Jerry Farmer (Part 2)

Prosecuting Attorney

By Marjorie F. Eddington

Categories: Beatitudes, David, Family, Law

Jerry Farmer practiced law for twenty years during some of the most interesting of times in our nation's history. He tried misdemeanor cases for two years before prosecuting felons for robbery, rape, murder -- you name it. Having loved the Bible for as long as he can remember, Jerry turned to it continually to help him through his law career. Stories from the Bible, the Ten Commandments, the Beatitudes, the Sermon on the Mount, and Paul's letters guided Jerry through difficult situations. Here are some more of Jerry's experiences and insights on law:

Murder trial with extreme hatred on both sides -- like the Crips and the Bloods
Rivalry between two families made one murder case particularly difficult. An older man and a woman from Kentucky had gone together. He was from one family, and she was from another. It was like the Hatfields and McCoys (two family clans from the Kentucky-West Virginia border whose hatred and rivalry erupted in the 1800s and has become part of American legend and folklore). After they lived together for awhile they began fighting, and he killed her. The case went to trial, and he was charged with murder. It was pretty clear that he murdered her, so we had a good case against him, even though he tried to allege that her son had sneaked in and killed her to get her money. He had no proof.

We all were very concerned about what would happen if he got out and what would happen in court -- primarily because of the enmity between the two groups. The people from both groups drove up from Kentucky for the trial. One family was on one side of the courtroom, and the other family was on the other side. The judge looked worried. I was nervous because my back was to all the people. The courtroom was in an uproar. The people were drinking during breaks. Fights broke out in the hall. The judge became so concerned that he had everyone searched before entering the courtroom.

There was really only one place to go -- to God. The story that supported me through this trial was the one where David spared Saul's life. King Saul got jealous of David and was out to kill him. David had to fight Saul in defense and gained a clear advantage. When David's men got upset with him for not killing Saul, David responded:

The Lord forbid that I should do this thing unto my master, the Lord's anointed, to stretch forth mine hand against him, seeing he is the anointed of the Lord." (I Sam. 24:6)

I used this example of mercy. I prayed that just as David did not kill Saul when he had the opportunity, these enemies didn't have to hurt, fight with, or kill each other. The jury did convict the man of murder. It soothed the family of the woman. And the testimony that was presented during the trial was enough to keep the other family at peace. Both sides went their own ways. There was no further bloodshed, and there were no more assaults.

■ **Extracted material**:

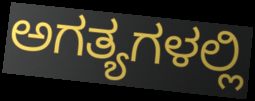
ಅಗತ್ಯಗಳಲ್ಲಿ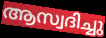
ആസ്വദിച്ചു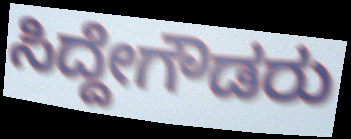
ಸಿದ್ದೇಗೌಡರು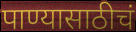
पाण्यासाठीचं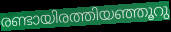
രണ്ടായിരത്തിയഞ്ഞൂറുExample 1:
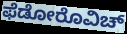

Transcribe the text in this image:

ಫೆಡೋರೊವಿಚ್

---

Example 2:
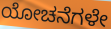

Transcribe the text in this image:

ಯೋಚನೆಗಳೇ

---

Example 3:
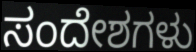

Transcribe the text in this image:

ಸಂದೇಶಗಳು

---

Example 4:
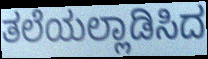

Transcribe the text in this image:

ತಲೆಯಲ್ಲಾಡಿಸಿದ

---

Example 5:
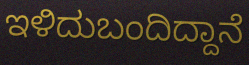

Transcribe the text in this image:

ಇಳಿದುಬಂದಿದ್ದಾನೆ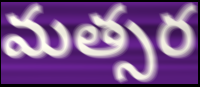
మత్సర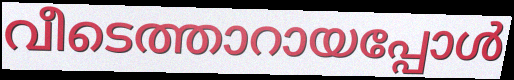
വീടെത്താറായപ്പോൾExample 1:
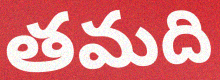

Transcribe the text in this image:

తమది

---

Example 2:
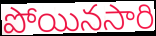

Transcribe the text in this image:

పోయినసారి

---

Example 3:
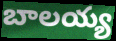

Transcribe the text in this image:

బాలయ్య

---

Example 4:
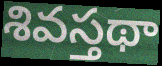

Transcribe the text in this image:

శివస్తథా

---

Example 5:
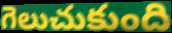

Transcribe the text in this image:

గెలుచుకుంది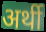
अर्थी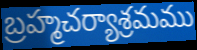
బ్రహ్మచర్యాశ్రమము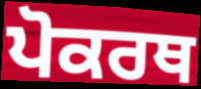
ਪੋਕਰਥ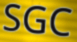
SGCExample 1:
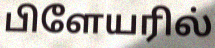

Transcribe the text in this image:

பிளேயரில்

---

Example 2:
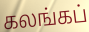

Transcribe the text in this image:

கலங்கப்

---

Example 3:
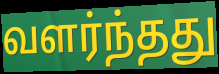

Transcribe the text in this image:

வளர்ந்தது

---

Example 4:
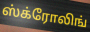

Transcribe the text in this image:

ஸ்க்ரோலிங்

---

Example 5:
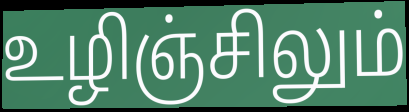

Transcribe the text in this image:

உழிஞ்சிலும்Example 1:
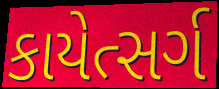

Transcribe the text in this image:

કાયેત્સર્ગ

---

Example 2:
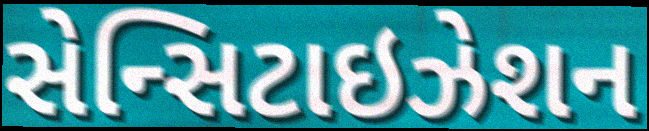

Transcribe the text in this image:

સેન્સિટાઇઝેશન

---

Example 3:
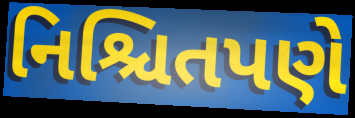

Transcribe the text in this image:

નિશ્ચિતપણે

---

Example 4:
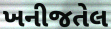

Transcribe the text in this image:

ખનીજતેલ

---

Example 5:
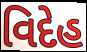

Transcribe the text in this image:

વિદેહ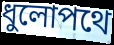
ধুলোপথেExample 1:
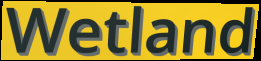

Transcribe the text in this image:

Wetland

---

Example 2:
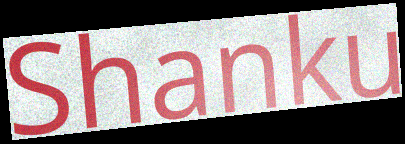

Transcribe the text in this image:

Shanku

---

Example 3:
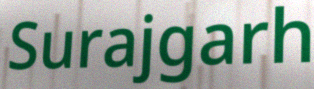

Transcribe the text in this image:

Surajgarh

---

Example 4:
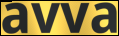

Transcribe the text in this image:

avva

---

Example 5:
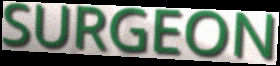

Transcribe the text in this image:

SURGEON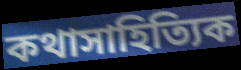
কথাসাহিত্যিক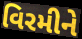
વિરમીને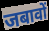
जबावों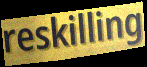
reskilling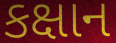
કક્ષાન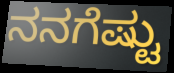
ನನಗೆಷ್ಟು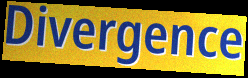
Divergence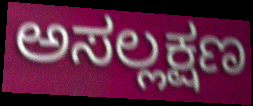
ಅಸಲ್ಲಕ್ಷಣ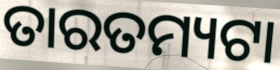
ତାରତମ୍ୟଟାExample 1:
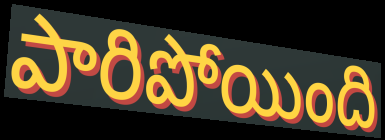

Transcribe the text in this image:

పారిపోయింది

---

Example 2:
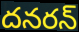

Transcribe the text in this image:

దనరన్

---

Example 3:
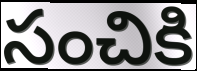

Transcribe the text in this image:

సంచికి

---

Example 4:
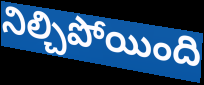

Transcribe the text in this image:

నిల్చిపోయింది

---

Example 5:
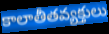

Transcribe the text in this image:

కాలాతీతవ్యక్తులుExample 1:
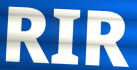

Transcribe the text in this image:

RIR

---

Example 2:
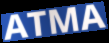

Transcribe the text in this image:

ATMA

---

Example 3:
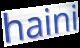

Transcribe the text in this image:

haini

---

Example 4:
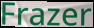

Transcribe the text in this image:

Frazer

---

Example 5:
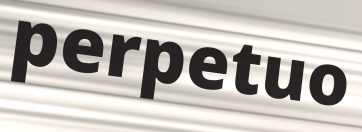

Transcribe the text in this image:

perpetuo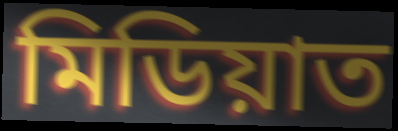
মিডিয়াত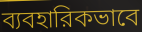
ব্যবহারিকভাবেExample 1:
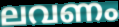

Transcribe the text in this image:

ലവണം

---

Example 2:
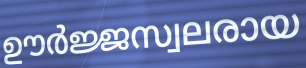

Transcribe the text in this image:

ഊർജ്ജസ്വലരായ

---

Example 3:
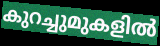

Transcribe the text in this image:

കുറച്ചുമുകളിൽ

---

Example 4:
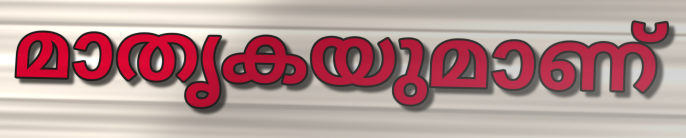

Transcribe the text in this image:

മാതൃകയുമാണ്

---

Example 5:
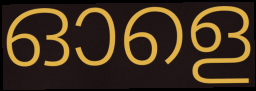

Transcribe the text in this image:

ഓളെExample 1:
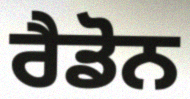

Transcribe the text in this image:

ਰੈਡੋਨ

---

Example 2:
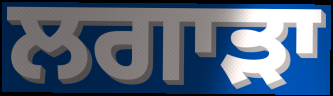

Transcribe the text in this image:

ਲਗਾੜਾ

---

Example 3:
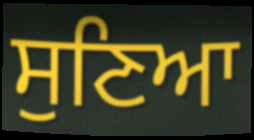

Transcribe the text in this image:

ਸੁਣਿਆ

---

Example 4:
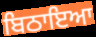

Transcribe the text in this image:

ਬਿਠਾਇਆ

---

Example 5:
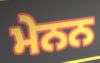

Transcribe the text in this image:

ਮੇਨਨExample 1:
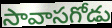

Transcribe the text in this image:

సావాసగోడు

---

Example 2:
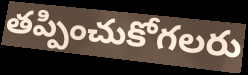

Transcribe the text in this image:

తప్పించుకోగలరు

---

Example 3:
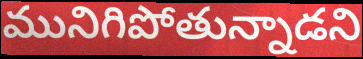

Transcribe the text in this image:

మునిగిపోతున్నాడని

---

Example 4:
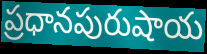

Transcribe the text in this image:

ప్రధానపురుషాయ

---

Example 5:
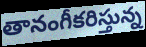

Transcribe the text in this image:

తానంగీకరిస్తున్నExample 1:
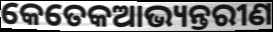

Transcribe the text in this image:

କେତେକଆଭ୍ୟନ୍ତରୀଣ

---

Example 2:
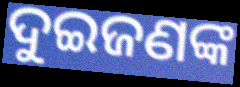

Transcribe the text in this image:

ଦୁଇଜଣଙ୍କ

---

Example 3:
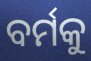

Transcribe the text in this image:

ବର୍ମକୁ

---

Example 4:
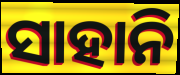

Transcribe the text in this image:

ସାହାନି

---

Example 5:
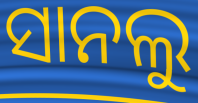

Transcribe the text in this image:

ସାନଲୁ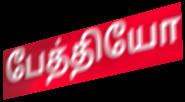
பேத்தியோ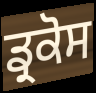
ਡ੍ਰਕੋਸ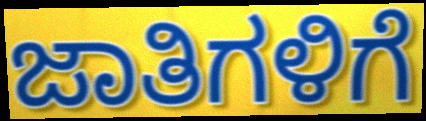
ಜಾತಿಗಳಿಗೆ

■ **Exercise description**: In the piece on Jerry Farmer above, what step did the judge take once he grew concerned about the murder trial?

■ **Solved exercise**: He had everyone searched before entering the courtroom.